Using the data below, show every line where the word "linejoin" occurs.

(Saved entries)

================================

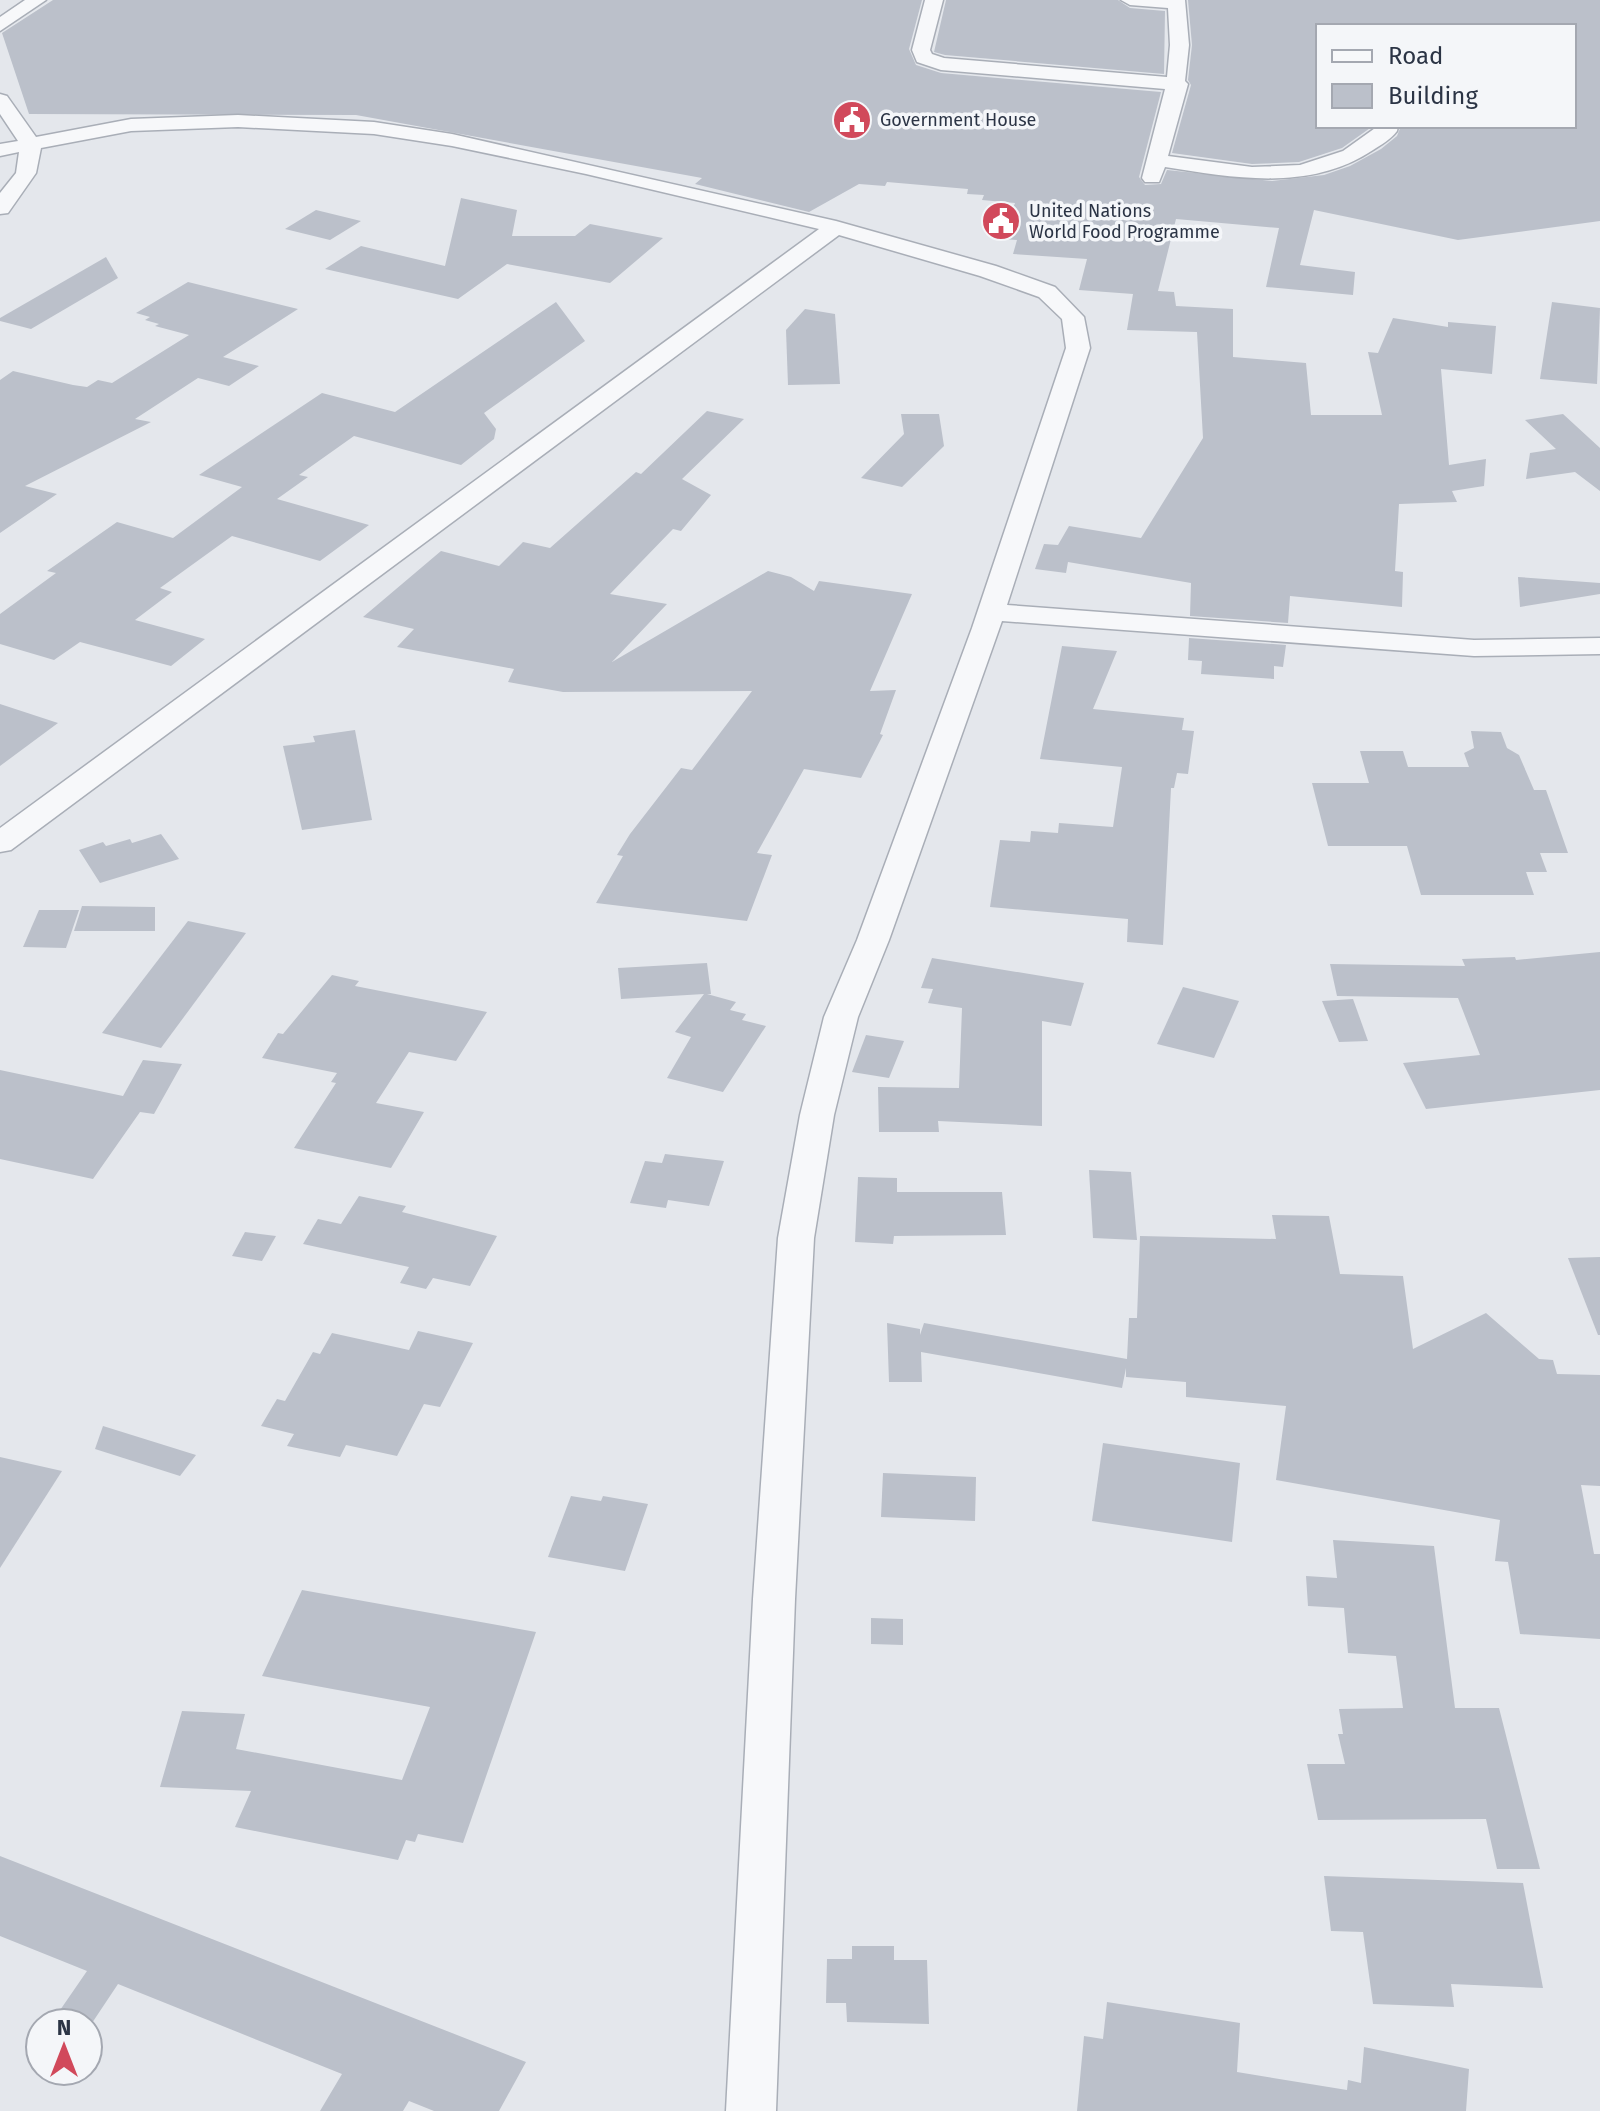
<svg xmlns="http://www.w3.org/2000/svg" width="1600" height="2111" font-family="'Fira Sans',sans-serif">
<rect width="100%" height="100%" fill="#e4e7ec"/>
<g fill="#bbc0ca">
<polygon points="53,0 922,0 909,49 916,65 941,73 1161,92 1139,177 1145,185 1161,184 1167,170 1272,181 1324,175 1350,166 1381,149 1397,136 1401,126 1574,126 1574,26 1318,26 1318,126 1373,126 1342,148 1299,162 1252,164 1172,153 1191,85 1188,80 1192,45 1188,0 1600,0 1600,221 1458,240 1314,210 1300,265 1355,272 1353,295 1266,287 1279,228 1176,219 1158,291 1174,292 1176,306 1233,309 1233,357 1306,363 1311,415 1382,415 1368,352 1378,353 1393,318 1448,327 1448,322 1496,326 1492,374 1441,369 1449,465 1486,459 1484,486 1452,491 1457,502 1399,504 1395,571 1403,572 1402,607 1290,596 1288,623 1190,616 1191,583 1068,562 1066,573 1035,569 1044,544 1058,545 1069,526 1141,538 1203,438 1197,332 1127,330 1133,294 1079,290 1087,259 1013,254 1017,240 1002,239 1015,203 982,200 984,195 967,194 968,189 887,182 885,186 859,184 809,212 695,184 702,178 356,115 29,114 2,33"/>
<polygon points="946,0 1118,0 1130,8 1165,11 1164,74 945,55 934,52"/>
<polygon points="461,198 517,210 512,236 575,236 590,224 663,238 610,283 507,264 458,299 325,269 361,246 445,266"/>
<polygon points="316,210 361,221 330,240 285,229"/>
<polygon points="106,257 118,278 31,329 0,321 0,318"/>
<polygon points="188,282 298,309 223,357 259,366 229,386 198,378 135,419 151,422 25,486 57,494 0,533 0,380 13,371 73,385 87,387 98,380 112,383 189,335 155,326 159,324 145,320 150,317 136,313"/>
<polygon points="556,302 585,341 484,413 496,429 494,439 461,465 354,436 299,475 308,477 277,499 369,525 320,561 232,536 160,588 172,592 135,620 205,639 171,666 80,642 54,660 0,644 0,614 56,573 47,571 117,522 173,538 242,487 199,475 322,393 395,412"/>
<polygon points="1552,302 1600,308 1597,384 1540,379"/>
<polygon points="805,309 835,314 840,384 788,385 786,330"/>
<polygon points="707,411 744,419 682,479 711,495 681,531 673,529 610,594 667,604 612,662 768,571 791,577 814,591 819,581 912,594 870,691 896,690 880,734 883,735 861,778 804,769 757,853 772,855 747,921 596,903 623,856 617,855 630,834 681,768 692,770 752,691 563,692 508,682 514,669 397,647 414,629 363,617 441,551 499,566 523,542 550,548 636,472 641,474"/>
<polygon points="901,414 939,414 944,446 902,487 861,478 904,434"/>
<polygon points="1563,414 1600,448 1600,491 1575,472 1526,479 1530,453 1556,449 1525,420"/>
<polygon points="1518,577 1600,583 1600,594 1520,607"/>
<polygon points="1189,638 1286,645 1283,667 1274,666 1274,679 1201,674 1202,661 1188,660"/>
<polygon points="1062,646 1117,651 1093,709 1184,718 1182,730 1194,731 1188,774 1177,773 1174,788 1171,788 1163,945 1127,942 1128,919 990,907 1000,840 1030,842 1031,831 1058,833 1059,823 1113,827 1122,767 1040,759"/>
<polygon points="0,704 58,723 0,766"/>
<polygon points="355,730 372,820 302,830 283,746 315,742 313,736"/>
<polygon points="1471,731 1501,732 1507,748 1519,755 1534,790 1546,790 1568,853 1540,853 1547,872 1526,872 1534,895 1421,895 1407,846 1328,846 1312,783 1369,783 1360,751 1403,751 1408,767 1469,767 1464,753 1474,748"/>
<polygon points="161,834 179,859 100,883 79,850 103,842 106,846 130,839 132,843"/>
<polygon points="82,906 155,907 155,931 74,931"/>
<polygon points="39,910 79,910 66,948 23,947"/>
<polygon points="188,921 246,933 161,1048 102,1033"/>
<polygon points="1600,952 1600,1090 1426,1109 1403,1063 1480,1055 1458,998 1337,996 1330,964 1465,966 1462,959 1515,957 1516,960"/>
<polygon points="932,958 1084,983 1071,1026 1042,1021 1042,1126 938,1121 939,1132 879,1132 878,1087 959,1088 962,1008 928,1003 933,989 921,988"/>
<polygon points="707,963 711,994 707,994 736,1002 730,1010 746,1014 742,1020 766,1026 723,1092 667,1078 691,1037 675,1032 704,994 621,999 618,968"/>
<polygon points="332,975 359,981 355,986 487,1012 456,1061 409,1052 376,1103 424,1112 391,1168 294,1148 336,1083 331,1082 337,1073 262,1058 278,1033 283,1034"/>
<polygon points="1183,987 1239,1001 1214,1058 1157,1044"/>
<polygon points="1353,999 1368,1041 1339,1042 1322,1001"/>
<polygon points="866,1035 904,1041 889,1078 852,1072"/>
<polygon points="143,1060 182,1064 154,1114 140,1112 93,1179 0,1159 0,1070 123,1096"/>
<polygon points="665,1154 724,1161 709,1206 668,1200 666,1208 630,1203 645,1161 662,1163"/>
<polygon points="1089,1170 1131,1172 1137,1240 1093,1238"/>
<polygon points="858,1177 897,1178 897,1192 1002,1192 1006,1235 894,1236 893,1244 855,1242"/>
<polygon points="359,1196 406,1206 402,1212 497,1236 470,1286 433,1278 426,1289 400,1283 409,1267 303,1244 318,1219 341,1224"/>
<polygon points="1272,1215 1329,1216 1340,1274 1403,1276 1413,1349 1486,1313 1539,1359 1553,1360 1557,1374 1600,1375 1600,1486 1581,1485 1594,1554 1600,1554 1600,1639 1520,1634 1508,1562 1495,1561 1500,1520 1276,1480 1286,1406 1186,1397 1186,1382 1126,1377 1126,1368 1122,1388 921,1352 922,1382 889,1382 887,1323 920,1329 920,1335 924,1323 1127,1359 1129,1318 1137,1318 1140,1236 1276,1239"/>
<polygon points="245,1232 276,1236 262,1261 232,1256"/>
<polygon points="1600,1257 1600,1335 1598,1335 1568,1258"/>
<polygon points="418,1331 473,1343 440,1407 424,1404 397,1456 346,1445 340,1457 287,1446 294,1434 261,1426 277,1399 285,1401 313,1352 320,1354 332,1333 409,1350"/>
<polygon points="103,1426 196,1455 180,1476 95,1449"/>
<polygon points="1103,1443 1240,1463 1232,1542 1092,1521"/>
<polygon points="0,1457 62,1471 0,1568"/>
<polygon points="883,1473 976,1477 975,1521 881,1517"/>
<polygon points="571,1496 601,1501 603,1496 648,1504 625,1571 548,1557"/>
<polygon points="1333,1540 1434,1546 1455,1708 1499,1708 1540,1869 1497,1869 1486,1819 1318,1820 1307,1764 1345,1764 1338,1734 1343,1734 1339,1709 1403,1708 1396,1656 1348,1653 1344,1608 1308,1606 1306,1576 1337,1578"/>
<polygon points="302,1590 536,1632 463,1843 418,1834 415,1842 406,1840 398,1860 235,1827 251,1791 160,1787 182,1711 245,1714 236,1749 402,1780 430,1707 262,1676"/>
<polygon points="871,1618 903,1619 903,1645 871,1644"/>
<polygon points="0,1856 526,2062 499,2111 434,2111 409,2101 403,2111 320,2111 342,2074 118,1984 88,2029 88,2023 74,2023 56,2016 87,1971 0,1936"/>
<polygon points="1324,1876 1523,1883 1543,1988 1451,1984 1454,2007 1373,2004 1363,1932 1331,1931"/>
<polygon points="852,1946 894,1946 894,1960 927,1960 929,2024 847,2022 846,2003 826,2003 827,1959 852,1959"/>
<polygon points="1107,2002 1240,2023 1237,2072 1347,2090 1348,2080 1361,2083 1364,2047 1469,2069 1466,2111 1077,2111 1084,2036 1103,2039"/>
</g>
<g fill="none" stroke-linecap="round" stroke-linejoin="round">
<defs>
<g id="minor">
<polygon points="25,0 46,0 0,31 0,17"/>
<path d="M925 0H943L930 50 932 54 944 58 1167 77 1170 45 1168 8 1130 5 1121 0H1185L1189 45 1185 81 1188 84 1168 156 1252 167 1300 165 1343 151 1378 126H1398L1397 131C1391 139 1381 145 1373 150 1310 192 1235 178 1165 167L1159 182H1145L1142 178 1165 89 941 70 917 62 912 50Z"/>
<polygon points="0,94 7,96 36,137 131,119 238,115 374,122 452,134 836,221 996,266 1055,287 1084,317 1090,348 1007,605 1474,640 1600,638 1600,654 1474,656 1002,621 889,940 858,1017 834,1115 814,1238 795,1599 776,2111 726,2111 753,1599 778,1238 800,1115 824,1017 857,940 972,628 1066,348 1062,319 1039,297 980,276 839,235 11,850 0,852 0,828 819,229 586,174 452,146 374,134 238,127 131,131 41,148 36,173 8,213 0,214 0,193 16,173 19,152 0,156 0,144 18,141 0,114"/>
</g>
</defs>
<use href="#minor" stroke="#a9aeb7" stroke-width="3"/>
<use href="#minor" fill="#f7f8fa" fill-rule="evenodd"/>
</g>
<defs>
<symbol id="civic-disc" viewBox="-11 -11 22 22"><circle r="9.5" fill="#d1495b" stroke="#f4f6f9"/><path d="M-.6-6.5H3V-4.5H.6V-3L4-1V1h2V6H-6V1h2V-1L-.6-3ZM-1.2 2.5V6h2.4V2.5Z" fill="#fff"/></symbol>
</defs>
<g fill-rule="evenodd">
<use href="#civic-disc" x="830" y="98" width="44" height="44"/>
<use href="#civic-disc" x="979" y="199" width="44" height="44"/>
</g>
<g text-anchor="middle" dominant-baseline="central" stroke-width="7" stroke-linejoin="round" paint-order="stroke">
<g font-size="18" fill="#2b3445" stroke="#f4f6f9" text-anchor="start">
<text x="880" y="120">Government House</text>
<text x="1029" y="211">United Nations<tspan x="1029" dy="21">World Food Programme</tspan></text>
</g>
</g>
<rect x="1316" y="24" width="260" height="104" fill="#f4f6f9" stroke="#a4a8b1" stroke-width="2"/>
<rect x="1332" y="50" width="40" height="12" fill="#f7f8fa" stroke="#a4a8b1" stroke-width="2"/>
<text x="1388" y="64" font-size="24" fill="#2b3445">Road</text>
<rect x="1332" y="84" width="40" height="24" fill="#bbc0ca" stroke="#a4a8b1" stroke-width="2"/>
<text x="1388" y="104" font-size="24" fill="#2b3445">Building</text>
<g transform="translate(64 2047)"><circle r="38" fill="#f4f6f9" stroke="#a4a8b1" stroke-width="2"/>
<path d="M0-6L14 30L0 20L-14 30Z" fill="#d1495b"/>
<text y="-12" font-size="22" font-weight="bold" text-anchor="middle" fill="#2b3445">N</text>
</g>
</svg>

================================

§ **Your response**:
<g fill="none" stroke-linecap="round" stroke-linejoin="round">
<g text-anchor="middle" dominant-baseline="central" stroke-width="7" stroke-linejoin="round" paint-order="stroke">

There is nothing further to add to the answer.